The paper, which was published in the journal ChemRxiv, focuses on the method the virus uses to bind to cells. Like other viruses, the novel coronavirus uses a spike protein to inject cells. Using Summit with an algorithm to investigate which drugs could bind to the protein and prevent the virus from doing its duty, the researchers now have a list of 77 drugs that show promise.
Starting with over 8,000 compounds, Summit’s incredible power shortened the time of the experiment dramatically, ruling out the vast majority of possible medications before settling on 77 drugs which it ranked based on how effective they would likely be at halting the virus in the human body.
“Summit was needed to rapidly get the simulation results we needed.

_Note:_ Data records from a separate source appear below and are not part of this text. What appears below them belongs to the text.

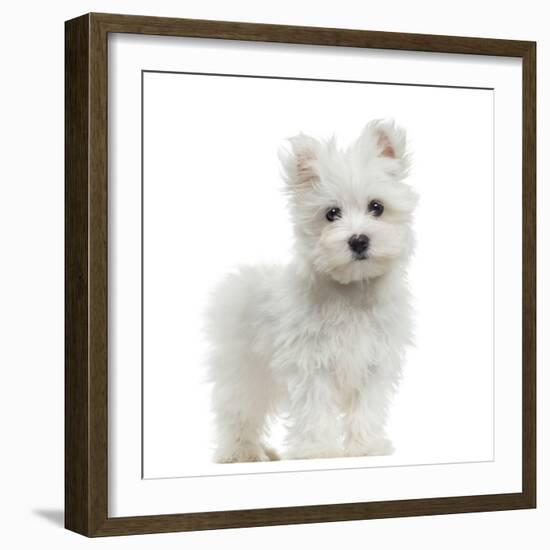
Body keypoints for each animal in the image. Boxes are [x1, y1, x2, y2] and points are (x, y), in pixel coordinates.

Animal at [206, 122, 418, 466]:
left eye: (377, 207)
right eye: (331, 214)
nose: (358, 240)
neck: (351, 291)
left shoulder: (373, 363)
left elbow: (366, 408)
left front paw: (366, 447)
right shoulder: (311, 363)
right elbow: (315, 408)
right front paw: (318, 451)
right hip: (244, 372)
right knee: (238, 412)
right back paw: (241, 453)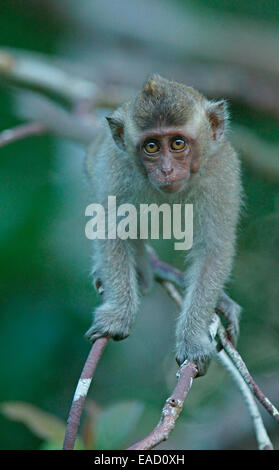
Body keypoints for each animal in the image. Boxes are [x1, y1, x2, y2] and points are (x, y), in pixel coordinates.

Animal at [85, 74, 243, 374]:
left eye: (178, 143)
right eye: (152, 146)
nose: (166, 170)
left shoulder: (221, 173)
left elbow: (212, 250)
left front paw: (192, 340)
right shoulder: (117, 169)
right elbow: (112, 230)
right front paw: (119, 314)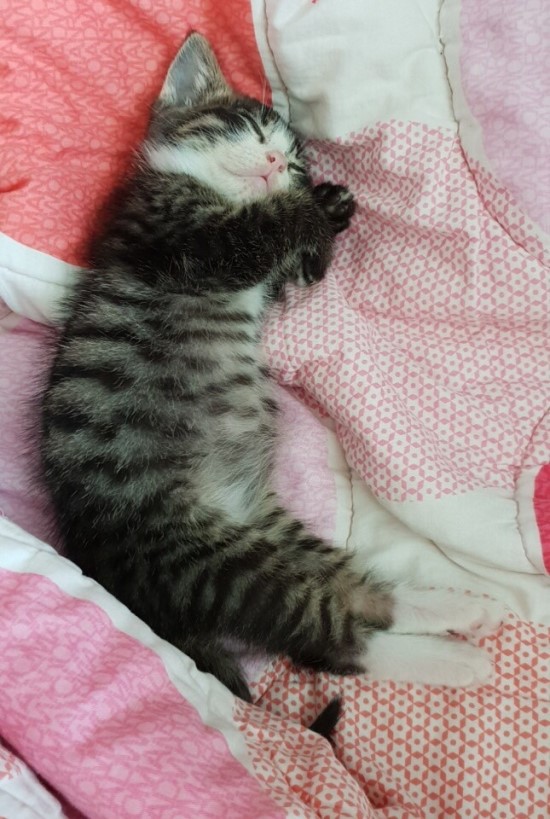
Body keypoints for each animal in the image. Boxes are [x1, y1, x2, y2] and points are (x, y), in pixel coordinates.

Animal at [40, 33, 501, 712]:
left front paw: (329, 208)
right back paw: (456, 657)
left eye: (295, 161)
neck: (214, 193)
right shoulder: (182, 239)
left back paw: (454, 610)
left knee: (348, 596)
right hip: (210, 563)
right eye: (251, 127)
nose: (277, 162)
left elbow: (302, 269)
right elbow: (258, 231)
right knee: (331, 636)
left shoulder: (271, 278)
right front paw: (309, 207)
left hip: (266, 531)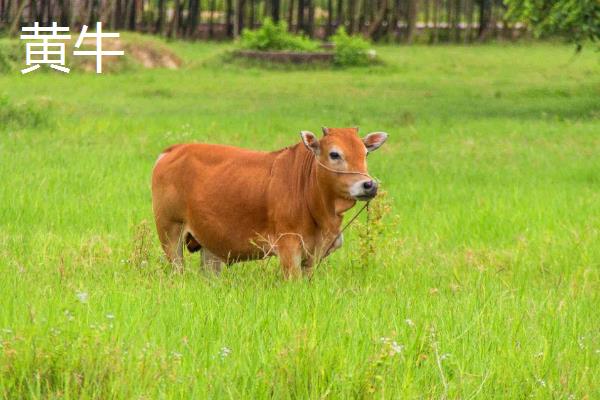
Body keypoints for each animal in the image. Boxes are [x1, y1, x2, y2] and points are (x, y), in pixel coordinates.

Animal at [152, 127, 386, 278]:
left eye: (365, 153)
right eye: (335, 154)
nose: (369, 185)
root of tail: (172, 151)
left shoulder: (315, 253)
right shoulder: (288, 247)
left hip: (209, 244)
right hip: (170, 233)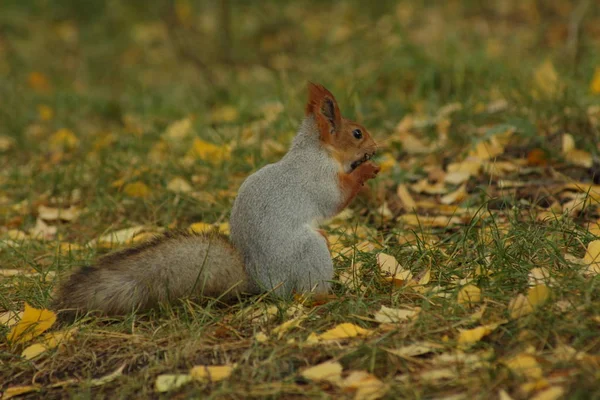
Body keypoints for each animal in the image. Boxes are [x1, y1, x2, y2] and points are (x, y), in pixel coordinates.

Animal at [52, 83, 380, 316]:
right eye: (357, 133)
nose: (376, 147)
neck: (317, 151)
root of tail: (262, 282)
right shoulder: (318, 179)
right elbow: (336, 199)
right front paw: (367, 170)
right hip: (308, 252)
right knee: (307, 290)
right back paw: (328, 297)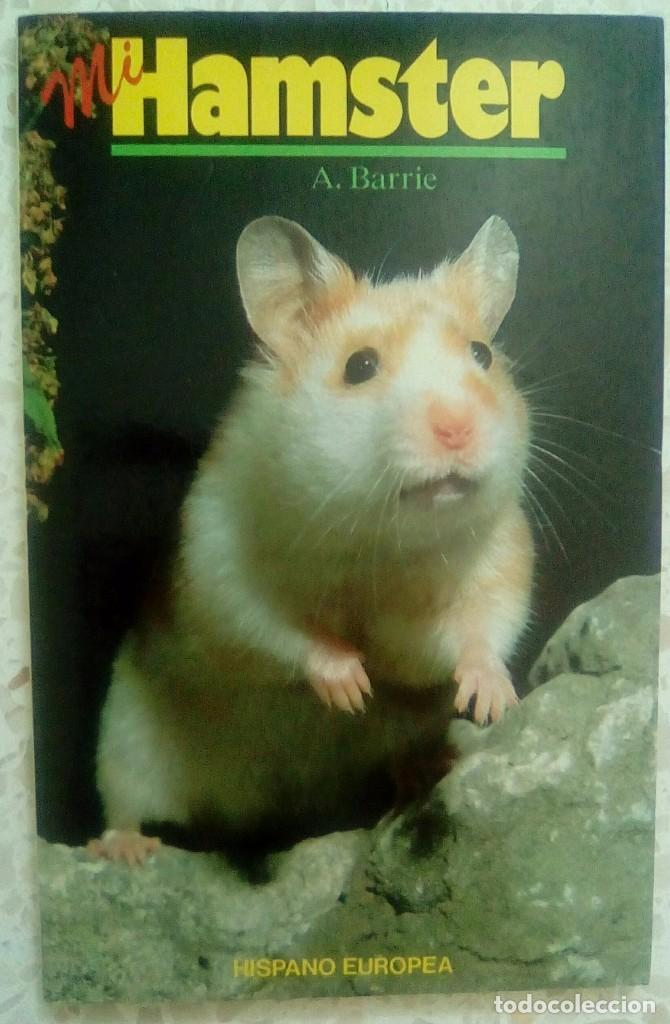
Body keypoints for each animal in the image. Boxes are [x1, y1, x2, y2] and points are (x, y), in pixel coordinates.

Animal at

It took us a day or two whereas it would have taken months on a normal computer,” Jeremy Smith, co-author of the research, said in a statement.
“Our results don’t mean that we have found a cure or treatment for the coronavirus. We are very hopeful, though, that our computational findings will both inform future studies and provide a framework that experimentalists will use to further investigate these compounds. Only then will we know whether any of them exhibit the characteristics needed to mitigate this virus.”
These promising compounds could now play a role in developing new treatments or even a highly-effective vaccine that would keep the virus from taking root inside a person’s body. Right now, our best defense against the virus is social distancing, but a vaccine or treatment to ease symptoms and shorten recovery time would go a long way toward getting us on track for a return to normalcy.
Going forward, the researchers plan to run the experiment again with a new, more accurate model of the protein spike that the virus uses. It’s possible that the new model will change which drugs are most effective against the virus, and hopefully shorten the road to a treatment option. It will still be many months before we have a vaccine available, but scientists are hard at work on those solutions.